Entre détonations et sentiment de sécurité
Installée à Dubaï avec ses proches, dont le couple Kamila et Noré, Maeva Ghennam a récemment partagé son traumatisme face à une situation militaire sans précédent. L’interception de plus d’une centaine de missiles au-dessus de la ville a réveillé des souvenirs douloureux. « On entendait des détonations plus fortes que celles des quartiers Nord de Marseille », explique-t-elle, tout en précisant que l’intensité de ce qu’elle vit aujourd’hui est d’une tout autre dimension.
Pourtant, malgré ce climat de crise, l’influenceuse persiste : elle se sent plus en sécurité à Dubaï qu’en France. Elle met en avant la possibilité de vivre sans crainte de braquages ou de cambriolages, un argument de poids qui justifie, selon elle, son choix de résidence malgré les risques géopolitiques actuels.

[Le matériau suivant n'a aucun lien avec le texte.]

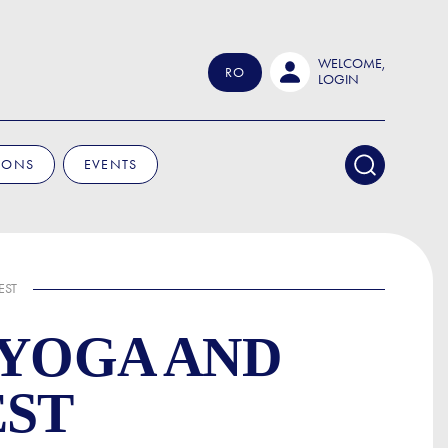
WELCOME,
RO
LOGIN
IONS
EVENTS
EST
 YOGA AND
EST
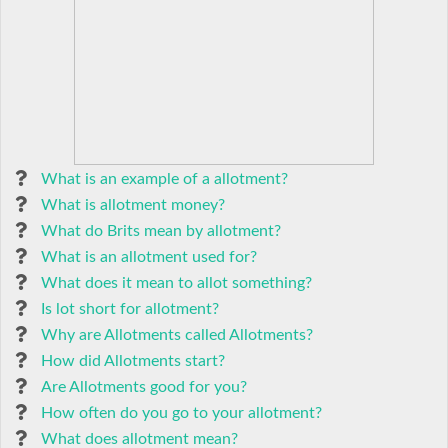
What is an example of a allotment?
What is allotment money?
What do Brits mean by allotment?
What is an allotment used for?
What does it mean to allot something?
Is lot short for allotment?
Why are Allotments called Allotments?
How did Allotments start?
Are Allotments good for you?
How often do you go to your allotment?
What does allotment mean?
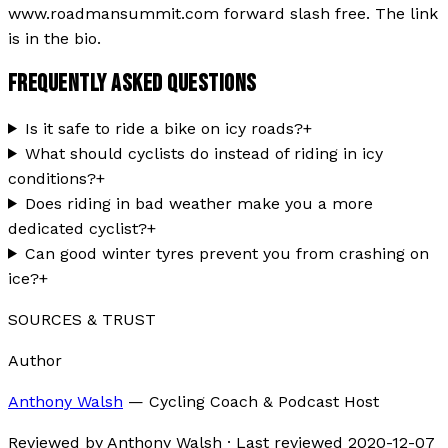
www.roadmansummit.com forward slash free. The link
is in the bio.
FREQUENTLY ASKED QUESTIONS
Is it safe to ride a bike on icy roads?
+
What should cyclists do instead of riding in icy
conditions?
+
Does riding in bad weather make you a more
dedicated cyclist?
+
Can good winter tyres prevent you from crashing on
ice?
+
SOURCES & TRUST
Author
Anthony Walsh
—
Cycling Coach & Podcast Host
Reviewed by
Anthony Walsh
·
Last reviewed
2020-12-07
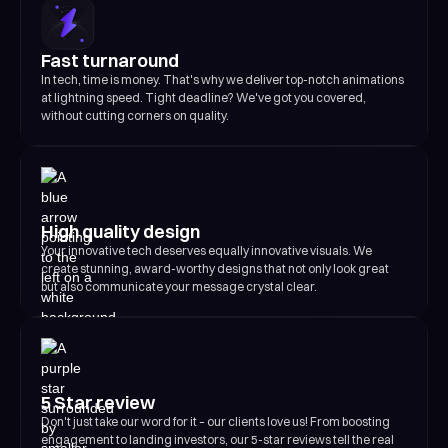
Fast turnaround
In tech, time is money. That's why we deliver top-notch animations
at lightning speed. Tight deadline? We've got you covered,
without cutting corners on quality.
High quality design
Your innovative tech deserves equally innovative visuals. We
create stunning, award-worthy designs that not only look great
but also communicate your message crystal clear.
5 Star review
Don't just take our word for it – our clients love us! From boosting
engagement to landing investors, our 5-star reviews tell the real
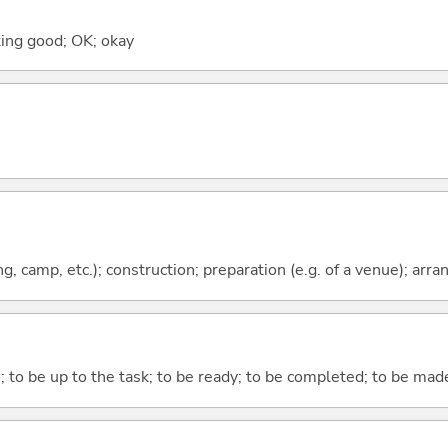
ooking good; OK; okay
ing, camp, etc.); construction; preparation (e.g. of a venue); ar
o; to be up to the task; to be ready; to be completed; to be made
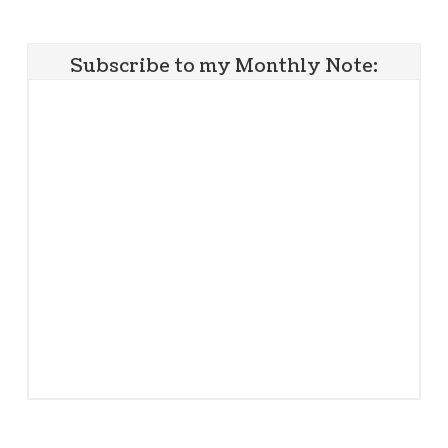
Subscribe to my Monthly Note:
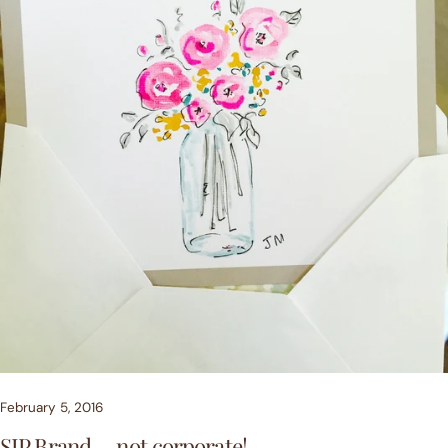
February 5, 2016
SIP Brand.....not corporate!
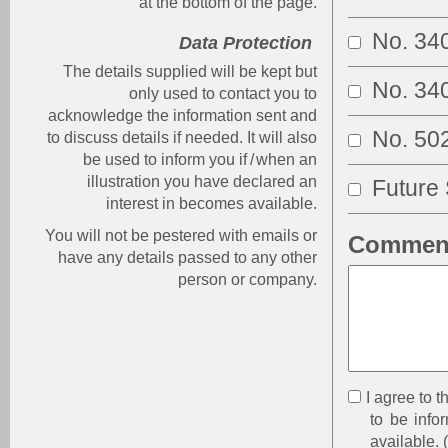
at the bottom of the page.
No. 34
Data Protection
The details supplied will be kept but
No. 34
only used to contact you to
acknowledge the information sent and
No. 50
to discuss details if needed. It will also
be used to inform you if
/
when an
illustration you have declared an
Future 
interest in becomes available.
You will not be pestered with emails or
Comment
have any details passed to any other
person or company.
I agree to 
to be infor
available.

Des pertes financières colossales
L’engagement de Maeva Ghennam sur certains sujets sensibles ne se fait pas sans conséquences. Elle affirme aujourd’hui payer le prix fort pour sa liberté de parole. Selon ses dires, ses prises de position lui auraient fait perdre des contrats publicitaires majeurs, avec un manque à gagner s’élevant à des sommes à six chiffres.
Plus radical encore, sa carrière sur le petit écran semble marquer un coup d’arrêt. Elle indique ne plus être sollicitée pour les programmes de télé-réalité qui l’ont fait connaître, suggérant une mise à l’écart volontaire des productions suite à ses sorties publiques médiatisées.
Identité, impôts et blocage administratif
Accusée par certains internautes de trahir ses racines françaises, Maeva Ghennam a tenu à mettre les points sur les i. « Je suis fière d’être Française et Algérienne », a-t-elle martelé, rappelant au passage qu’elle continue de s’acquitter de ses impôts en France.
Actuellement confrontée à des difficultés administratives qui semblent bloquer ses déplacements, elle vit dans l’attente. Tout en affirmant sa foi et sa résilience, elle compte sur la protection de la France pour ses ressortissants si la situation sécuritaire à Dubaï venait à s’aggraver davantage. Pour Maeva Ghennam, l’heure est à la solidarité avec son « clan » et à l’assomption totale de ses choix, quel qu’en soit le coût.